ボレロ - 第一楽章 -


「まぁ、びっくりした。どこにいらしたの?」


「君らの後ろの椅子に座ってた。俺の前を素通りしていったよ。つれないね」



私の言い方が可笑しかったのか、ふっと笑った顔は、いつもの彼女の顔に

なっていた。



「ごめんなさいね。 お待たせしました」


「食事の前に行きたいところがあるんだが、付き合ってくれるかな」


「それはいいけれど、どこに?」


「展望デッキ」



意外な顔をした珠貴の手を引いて、私は屋上へと歩き出した。



世界中の航空会社のマークを背負った飛行機が、離発着をくり返していた。

展望デッキには遠足の小学生がおり、飛び立つたびに歓声が上がり子供達の

顔が興奮に包まれている。

それに負けないほどの感嘆の声をあげているのが、滑走路を食い入るように

見つめている珠貴だった。



「ここにきたの初めてよ」


「ウソだろう」


「本当よ。父は、女の子は飛行機なんて喜ばないだろうと思っていたみたい」


「子どもの頃、一度は来る場所だと思っていた。そうか初めてか……」


「ウソだろうって、同じことを言われたことがあるわ」 


「へぇ、言ったのは男?」


「大学の先輩。空港の展望デッキに行ったことがないと言ったら、

ウソだろうって。今度、連れて行くよと言われたけれど」


「初めてということは、一緒には来なかったのか」



笑うだけで返事はなかった。

その男が学生時代の珠貴の恋人だったのか、たんなる先輩だったのか

わからないが、懐かしそうに話すところをみると、彼女の中では過去の事柄に

なっているのだろう。



「ここは無条件に楽しめるところだよ。少しは気が晴れたんじゃないか」


「展望デッキにつれてきてくれたわけ、そうじゃないかと思ってた。

とてもいい気分転換になったわ」


「なら良かった……ご両親と素っ気無い会話をするんだ」



両親とはいつもあんな感じ、私には厳しいの、と珠貴は寂しそうな諦めた

ような顔をした。



「叔父がいた頃はそうでもなかったのよ。

父の一番下の弟で、父と母親が違うの。
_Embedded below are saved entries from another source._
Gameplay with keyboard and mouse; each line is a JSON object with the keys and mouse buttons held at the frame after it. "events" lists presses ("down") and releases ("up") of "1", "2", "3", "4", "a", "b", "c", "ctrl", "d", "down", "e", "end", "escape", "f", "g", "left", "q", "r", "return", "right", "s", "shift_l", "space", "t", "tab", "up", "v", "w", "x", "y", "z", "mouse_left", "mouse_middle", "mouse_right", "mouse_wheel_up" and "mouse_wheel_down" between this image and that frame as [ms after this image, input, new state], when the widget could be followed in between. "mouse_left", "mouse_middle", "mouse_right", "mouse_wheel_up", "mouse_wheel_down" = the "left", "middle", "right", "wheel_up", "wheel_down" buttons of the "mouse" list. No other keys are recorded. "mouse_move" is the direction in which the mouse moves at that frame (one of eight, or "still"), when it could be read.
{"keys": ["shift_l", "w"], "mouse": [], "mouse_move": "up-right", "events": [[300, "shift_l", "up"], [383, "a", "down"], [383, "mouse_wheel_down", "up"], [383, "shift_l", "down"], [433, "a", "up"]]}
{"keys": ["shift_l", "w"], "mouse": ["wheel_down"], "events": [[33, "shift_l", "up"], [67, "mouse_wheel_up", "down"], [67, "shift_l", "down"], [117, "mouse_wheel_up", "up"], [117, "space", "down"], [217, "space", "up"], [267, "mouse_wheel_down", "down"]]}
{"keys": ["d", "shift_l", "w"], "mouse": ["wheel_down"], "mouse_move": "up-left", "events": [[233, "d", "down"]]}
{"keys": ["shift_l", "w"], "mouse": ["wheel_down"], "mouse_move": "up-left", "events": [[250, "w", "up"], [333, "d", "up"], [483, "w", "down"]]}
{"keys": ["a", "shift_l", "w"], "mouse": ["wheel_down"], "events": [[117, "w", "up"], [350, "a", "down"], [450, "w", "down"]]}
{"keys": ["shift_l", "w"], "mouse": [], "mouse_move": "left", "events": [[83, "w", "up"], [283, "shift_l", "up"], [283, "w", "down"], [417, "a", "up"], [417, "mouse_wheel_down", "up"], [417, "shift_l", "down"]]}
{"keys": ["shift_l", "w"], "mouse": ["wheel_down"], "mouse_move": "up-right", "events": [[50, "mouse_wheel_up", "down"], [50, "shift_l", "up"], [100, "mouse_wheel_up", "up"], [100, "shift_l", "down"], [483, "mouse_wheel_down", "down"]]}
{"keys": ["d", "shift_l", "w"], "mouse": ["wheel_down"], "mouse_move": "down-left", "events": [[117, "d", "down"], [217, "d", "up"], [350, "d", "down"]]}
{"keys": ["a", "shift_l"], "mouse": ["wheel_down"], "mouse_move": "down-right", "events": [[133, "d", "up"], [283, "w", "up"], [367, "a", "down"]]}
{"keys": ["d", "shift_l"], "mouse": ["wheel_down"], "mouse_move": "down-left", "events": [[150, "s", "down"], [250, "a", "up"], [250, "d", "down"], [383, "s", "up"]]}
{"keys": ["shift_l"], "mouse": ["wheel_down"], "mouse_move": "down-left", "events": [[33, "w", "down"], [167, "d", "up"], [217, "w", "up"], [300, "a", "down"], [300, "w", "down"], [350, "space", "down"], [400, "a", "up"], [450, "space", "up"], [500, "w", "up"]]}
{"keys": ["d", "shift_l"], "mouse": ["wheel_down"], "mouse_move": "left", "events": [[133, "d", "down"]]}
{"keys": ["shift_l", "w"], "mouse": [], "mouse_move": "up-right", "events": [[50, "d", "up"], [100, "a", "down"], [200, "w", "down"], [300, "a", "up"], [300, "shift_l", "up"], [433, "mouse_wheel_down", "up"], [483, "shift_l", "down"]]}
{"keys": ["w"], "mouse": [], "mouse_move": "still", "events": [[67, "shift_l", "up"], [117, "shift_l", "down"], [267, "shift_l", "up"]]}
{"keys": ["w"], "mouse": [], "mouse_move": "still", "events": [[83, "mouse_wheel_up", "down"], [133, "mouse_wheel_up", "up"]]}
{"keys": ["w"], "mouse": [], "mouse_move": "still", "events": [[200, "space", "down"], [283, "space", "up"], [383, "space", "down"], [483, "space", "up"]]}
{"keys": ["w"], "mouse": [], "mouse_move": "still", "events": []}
わかるでしょう?」


「あぁ……」



父親の末弟は妾腹の子だということだった。

一緒に暮らしたことがあり、一人っ子の珠貴を可愛がってくれたのだという。



「両親が厳しかった分を叔父が甘やかしてくれたの。

でも、交際していた女性と辛い別れをして、傷心のまま外国に行ってしまって」


「君は、また一人か」



何かを思い出したのか、滑走路をじっと眺めたまま飛行機の発着にも目を

向けなくなった。

さっきまでいた小学生の集団はいつのまにか消え、飛行機の轟音だけが

聞こえていた。



「飛行機をいっぱい見たらお腹がすいちゃった。行きましょうか」


「待って」



歩きかけた珠貴を引き寄せ、腕の中に閉じ込めるように抱きしめた。

抱かれたまま私の胸に顔を埋め、身じろぎもしない。



「ありがとう」

 

しばらくして、腕の中から少し掠れた声が聞こえてきた。